Unlike many other packages, particularly for small molecule crystallography, the CCP4 suite is a set of separate programs which communicate via standard data files, rather than all operations being integrated into one huge program. This has some disadvantages in that it is less easy for programs to make decisions about what operation to do next-though it is seldom a problem in practice-and that the programs are less consistent with each other (although much work has been done to improve this). However the great advantage arising from such loose organisation is that it is very easy to add new programs or to modify existing ones without upsetting other parts of the suite. This reflects the approach successfully taken by Unix. Converting a program to use the standard CCP4 file formats is generally straightforward, and the philosophy of the collection has been to be inclusive, so that several programs may be available to do the same task.

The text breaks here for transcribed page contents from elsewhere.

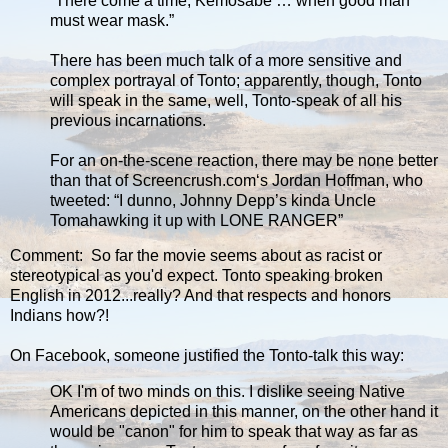
“There come a time, Kemosabe … when good man
must wear mask.”
There has been much talk of a more sensitive and
complex portrayal of Tonto; apparently, though, Tonto
will speak in the same, well, Tonto-speak of all his
previous incarnations.
For an on-the-scene reaction, there may be none better
than that of Screencrush.com‘s Jordan Hoffman, who
tweeted: “I dunno, Johnny Depp’s kinda Uncle
Tomahawking it up with LONE RANGER”
Comment: So far the movie seems about as racist or
stereotypical as you'd expect. Tonto speaking broken
English in 2012...really? And that respects and honors
Indians how?!
On Facebook, someone justified the Tonto-talk this way:
OK I'm of two minds on this. I dislike seeing Native
Americans depicted in this manner, on the other hand it
would be "canon" for him to speak that way as far as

The components of the whole system are thus a collection of programs using a standard software library to access standard format files (and a set of examples files and documentation) available for most Unix operating systems (including Linux), as well as Windows and Mac OS X. Programs are mostly written in C/C++ and Fortran 77.

Another source of inspiration is the Macro-EM project ( http://www.macro-em.org/):

Our goal is to develop computational technology that will make it possible to get high-resolution density maps, and to do so from EM images of large, isolated macromolecular particles at a high rate of throughput. We want to develop versions of single-particle software that will take full advantage of modern, affordable, and most importantly highly parallel machine architectures. The parallel machines are able to process large amounts of data simultaneously, thus completing the computing tasks required for cryo-EM in a realistic amount of time Our strategy in developing optimized software for processing large amounts of data in a relatively short time, giving high resolution, is to first implement pilot versions of desired code on multiprocessor clusters that are based on commodity PC hardware. The ultimate goal is to develop the computational technology that will improve both resolution and throughput when calculations are run on machines that are affordable (a) for individual laboratories, (b) as shared instrumentation, or (c) as dedicated machines, run for community as multi-user facilities.